Furthermore, my policy is never to blow into the camera. It usually does get more dust in than out. I always use a speck grabber or similar to get the sensor 100% clean of micro dust.


----------



## fokker (Mar 30, 2012)

Buy an old cheap used 5D and a 50mm 1.8 and you will have fun I promise


----------



## Derrel (Mar 30, 2012)

I still shoot a 5D quite often. Current used price around here is about $900. The larger sensor's ISO performance is excellent from base level all the way to 1600, and 3200 is not too bad either. The image quality is better than that out of the 7D, in my opinion; the images just look "better"--especially at ISO values of 400 to 1600, where the 7D lacks richness of color more and more and more as the ISO levels go up. I'm not impressed with the image quality of the 7D color-wise...the images that body creates look washed out and weak to me, compared to any number of other cameras. The body it has is fine...but the sensor, not so much.

Where the full-frame sensor really comes into play is the restoring of the angle of view of ALL lenses placed on the body; crop-sensor d-slrs were always just a compromise, and always will be. The larger format of a FF sensor means less depth of field per angle of view, and the bigger sensor delivers an image that to me, simply looks "better" than that from a sensor that is a puny little 329 square millimeters in size...a FF Canon has a sensor that is 864 square millimeters in size...the difference is "substantial". In several different ways. Nikon currently has SIX full-frame camera models on the market: D3s,D3x, D4,D800,D800e,D700...why do you suppose that might be????


----------



## gsgary (Mar 30, 2012)

Looking at prices mine has only dropped £150 from what i paid 3 years ago


----------



## DScience (Mar 30, 2012)

Dao said:


> Remember, in general, we really do not need them.  It is the desire, not the need.  I can come up with a lot of reasons for me to buy an item, but most important reason is ..... that make me a happier person (at least in the beginning LOL  ).



I love this statement! Thanks for the nice outlook on such a common behavior.


----------



## mjhoward (Mar 30, 2012)

Derrel said:


> I still shoot a 5D quite often.
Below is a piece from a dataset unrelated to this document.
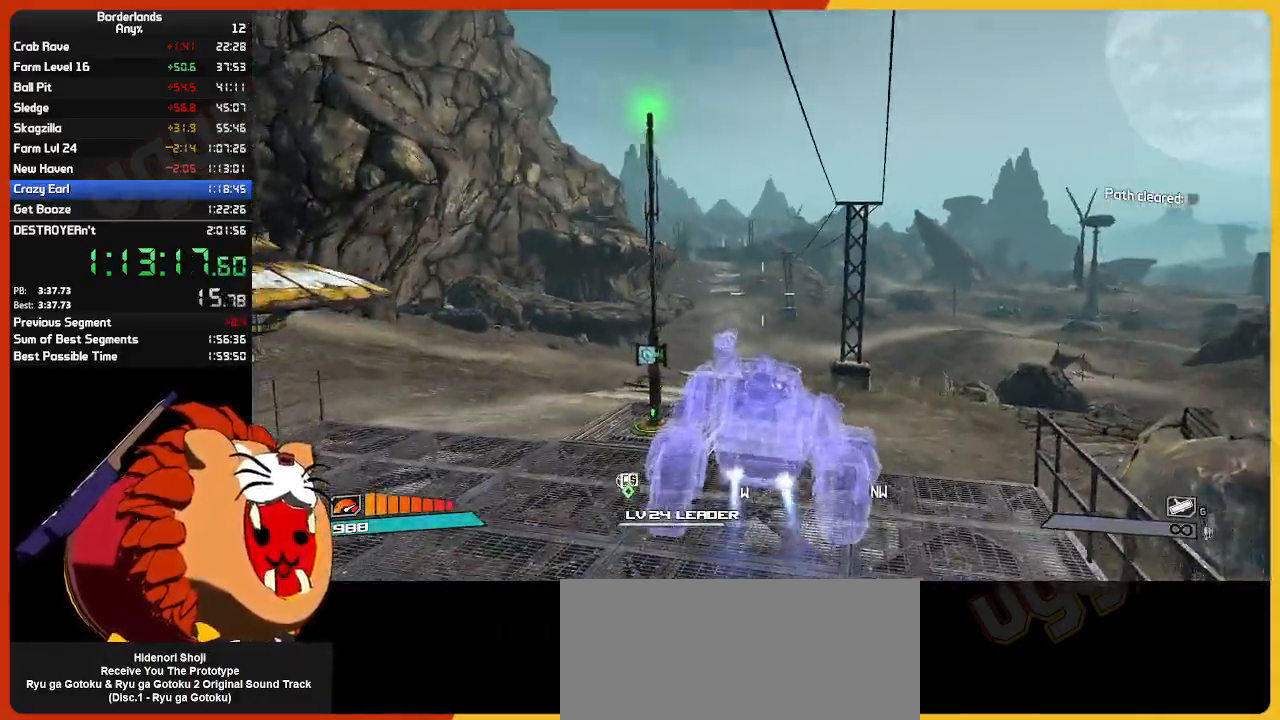
{"keys": ["w"], "mouse": [], "mouse_move": "still", "events": [[100, "w", "up"], [183, "mouse_wheel", "down"], [183, "s", "down"], [233, "mouse_wheel", "up"], [383, "s", "up"], [467, "w", "down"]]}
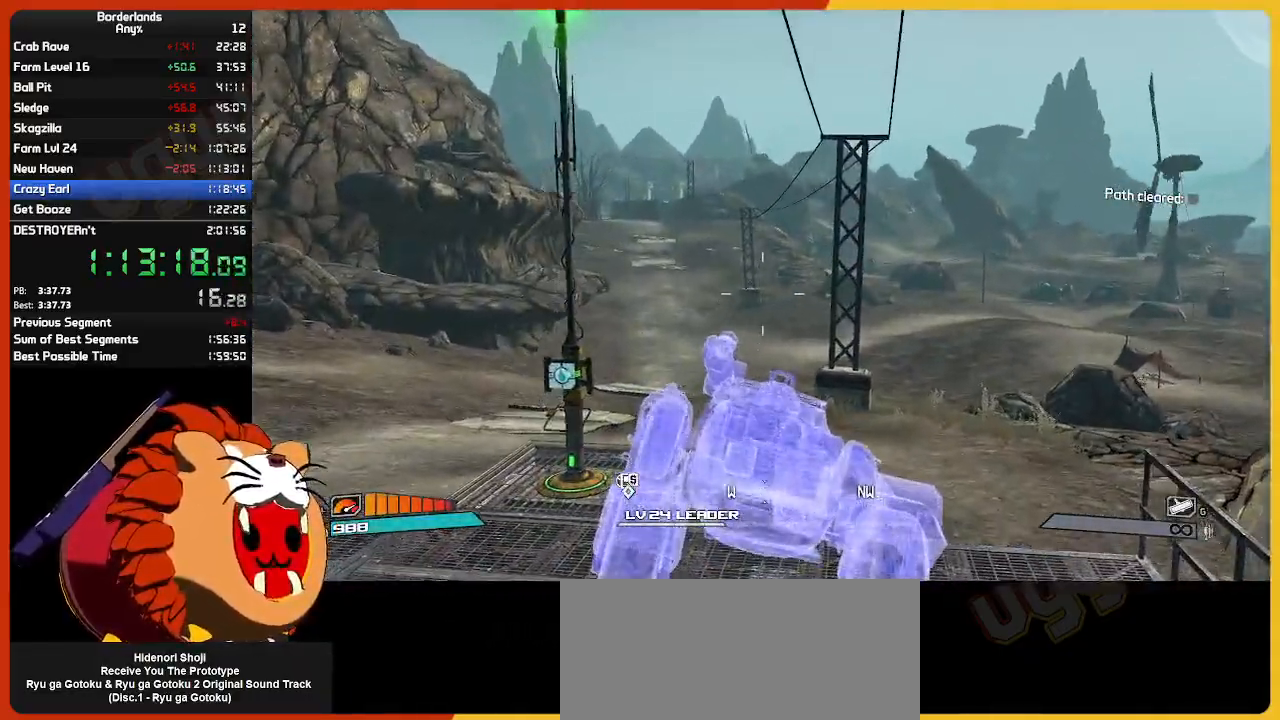
{"keys": ["w"], "mouse": [], "mouse_move": "still", "events": []}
Current used price around here is about $900.



There's one in like new condition with 10k clicks for $750 on FredMiranda right now.


----------



## gsgary (Mar 30, 2012)

This is what it can do at iso3200


----------



## CanonGolfGuy (Mar 30, 2012)

First post on here, and funny enough I just bought a 5D classic yesterday to be my first full frame. I had a Rebel XT for a while, then got a T3i, and then yesterday I took advantage of the cheap prices of the 5D. I've only snapped 100 or so images, but I was blown away after just a few. Certainly no comparison between it and my T3i (or my friend's 60D for that matter). I can't see myself shooting anything but full frame after this.


----------



## flasharps (Mar 30, 2012)

CanonGolfGuy said:


> First post on here, and funny enough I just bought a 5D classic yesterday to be my first full frame. I had a Rebel XT for a while, then got a T3i, and then yesterday I took advantage of the cheap prices of the 5D. I've only snapped 100 or so images, but I was blown away after just a few. Certainly no comparison between it and my T3i (or my friend's 60D for that matter). I can't see myself shooting anything but full frame after this.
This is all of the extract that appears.